La large opposition au projet de location de navires-centrales pour combler le déficit de production de l’électricité, élaboré par le ministre de l’Énergie et de l’Eau, César Abi Khalil (Courant patriotique libre), a pris hier une dimension judiciaire. Et pour cause : le procureur financier, Ali Ibrahim, s’est saisi du dossier au lendemain d’une émission télévisée au cours de laquelle notre confrère Johnny Mounayar a révélé quelques données importantes à ce sujet.
Dans une interview accordée à la chaîne al-Jadid, M. Mounayar a fait savoir que 20 millions de dollars ont été proposés à Karim Khayyat (fils du PDG d’al-Jadid, Tahssine Khayat) pour se retirer des appels d’offres portant sur les navires-centrales.
Pour rappel, le plan de M. Abi Khalil prévoit la location de deux navires à la société turque Karadeniz. Cela avait poussé nombre de protagonistes, dont notamment les Kataëb, les Forces libanaises, les Marada et le Parti socialiste progressiste, à s’opposer au projet, pour « corruption et manque de transparence ».
Le chef des Kataëb, Samy Gemayel, qui s’était opposé au plan Abi Khalil depuis plus d’un an, avait même fait état d’un « gaspillage qui s’élèverait à 800 millions de dollars », appelant à la construction d’usines de production du courant électrique. D’autant que, selon lui, cette option est beaucoup moins coûteuse que le plan du ministre de l’Énergie, surtout si la loi sur le partenariat entre les secteurs public et privé (adoptée en août 2017) est mise en application.
À la faveur de ses propos (et d’une note présentée par l’ancien ministre de la Justice, Achraf Rifi), M. Mounayar a comparu mardi devant le procureur financier, Ali Ibrahim. De même, Charles Saba, conseiller de Samy Gemayel pour les affaires administratives et directeur de l’Observatoire libanais pour la corruption, a été entendu hier par M. Ibrahim.
Interrogé par L’Orient-Le Jour, M. Saba confie qu’il a présenté un dossier complet concernant le plan Abi Khalil, faisant état d’« une opposition au projet, au sein du camp qui affirme le soutenir ». « Je possède aussi des correspondances entre le ministre et des compagnies libanaises qui ont pris part à l’appel d’offres. Dans ces textes, César Abi Khalil informe ces compagnies que leurs offres ne sont pas conformes au cahier des charges », déclare M. Saba. Il laisse ainsi entendre que le ministre et son camp sont attachés à la société turque.

**Fiches affichées**

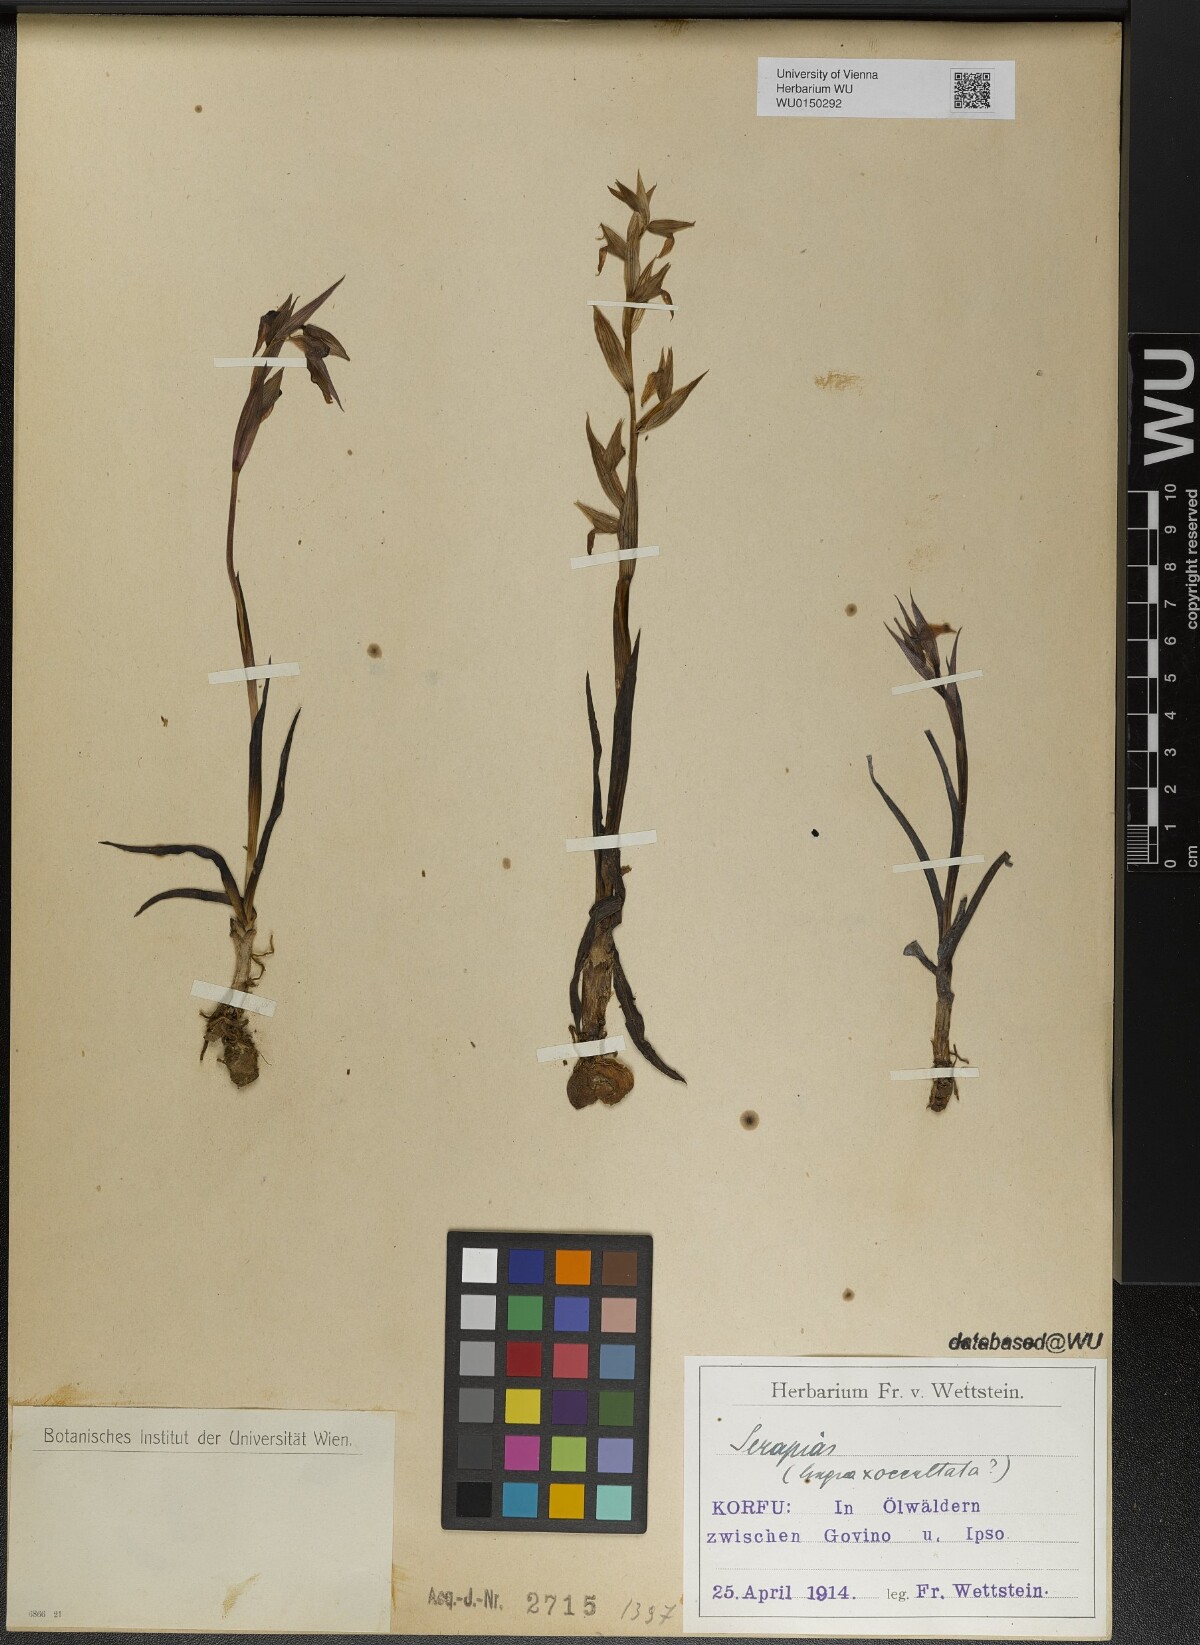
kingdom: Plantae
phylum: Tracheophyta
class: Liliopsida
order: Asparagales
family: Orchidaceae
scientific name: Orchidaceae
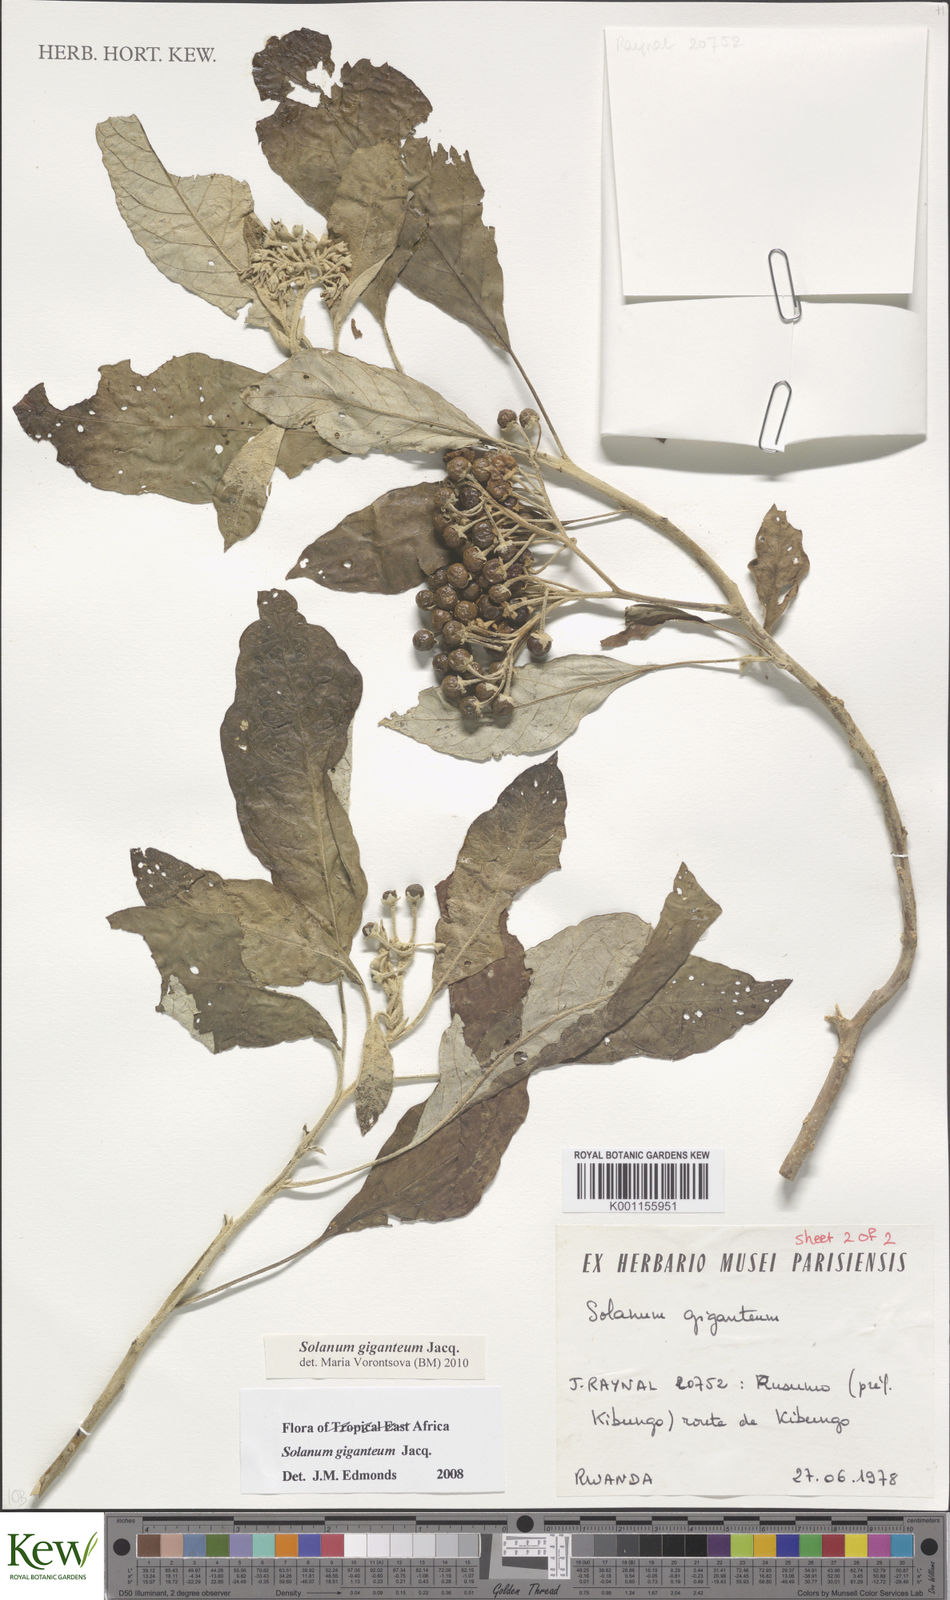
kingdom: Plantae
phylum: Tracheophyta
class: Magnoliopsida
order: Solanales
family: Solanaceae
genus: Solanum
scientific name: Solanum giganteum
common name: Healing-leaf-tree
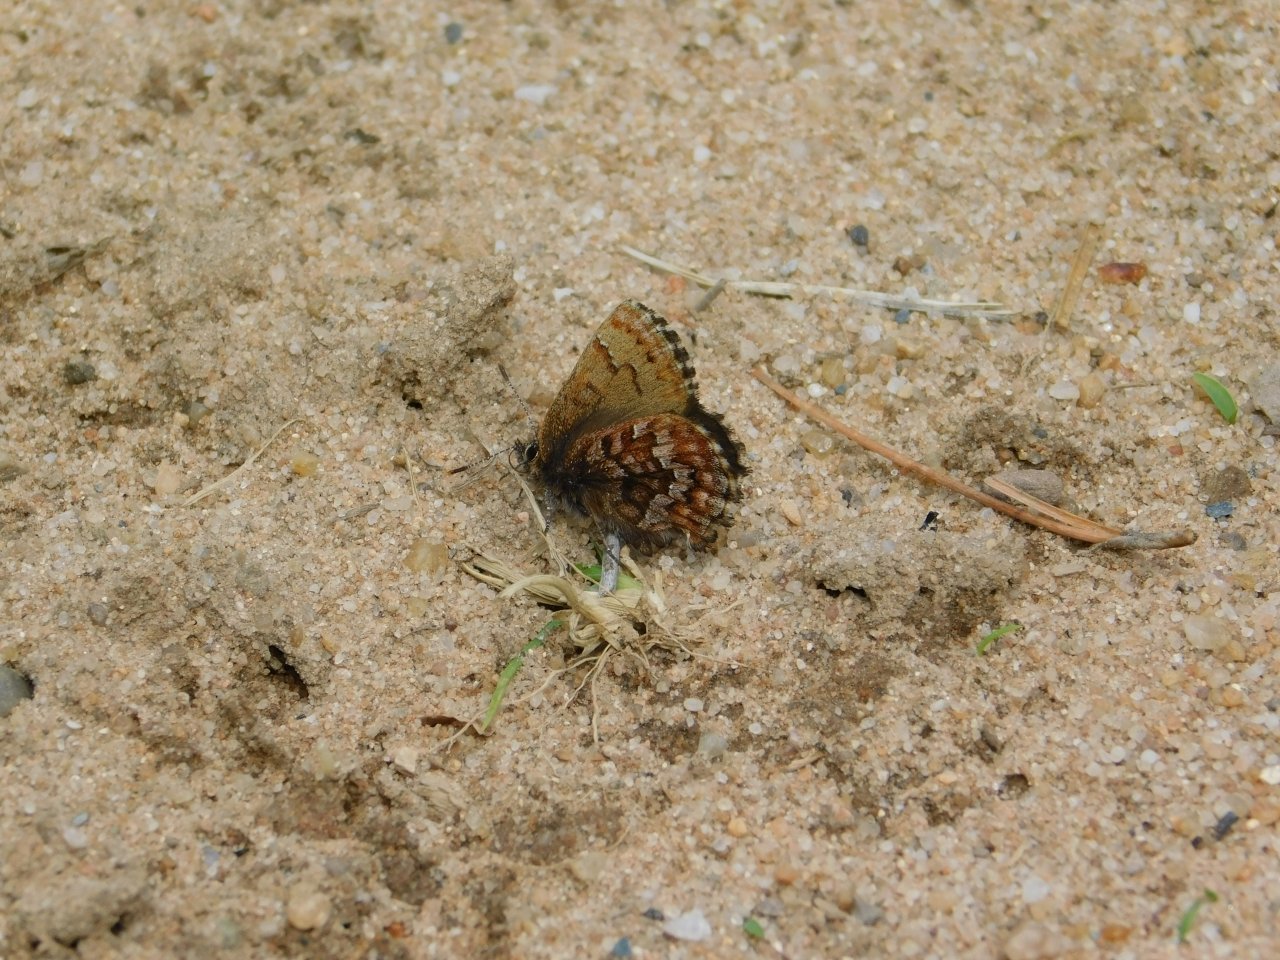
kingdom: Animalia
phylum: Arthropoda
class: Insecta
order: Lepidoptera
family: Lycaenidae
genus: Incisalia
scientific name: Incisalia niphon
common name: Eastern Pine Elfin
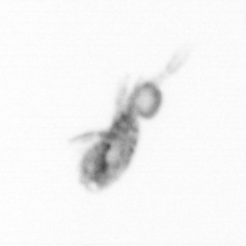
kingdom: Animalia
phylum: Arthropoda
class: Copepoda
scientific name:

**Travail demandé**
1: D'après l'article sur les navires-centrales, à quelle société turque le plan de M. Abi Khalil prévoit-il de louer deux navires ?
2: Dans les fiches, de la ligne contenant "class: Liliopsida" jusqu'à la fin des fiches, substituez "famille" à "family" sans rien modifier d'autre. Redonnez uniquement ces lignes, sans les images.

**Résultats par tâche**
1: À la société Karadeniz.

2:
class: Liliopsida
order: Asparagales
famille: Orchidaceae
scientific name: Orchidaceae
kingdom: Plantae
phylum: Tracheophyta
class: Magnoliopsida
order: Solanales
famille: Solanaceae
genus: Solanum
scientific name: Solanum giganteum
common name: Healing-leaf-tree
kingdom: Animalia
phylum: Arthropoda
class: Insecta
order: Lepidoptera
famille: Lycaenidae
genus: Incisalia
scientific name: Incisalia niphon
common name: Eastern Pine Elfin
kingdom: Animalia
phylum: Arthropoda
class: Copepoda
scientific name:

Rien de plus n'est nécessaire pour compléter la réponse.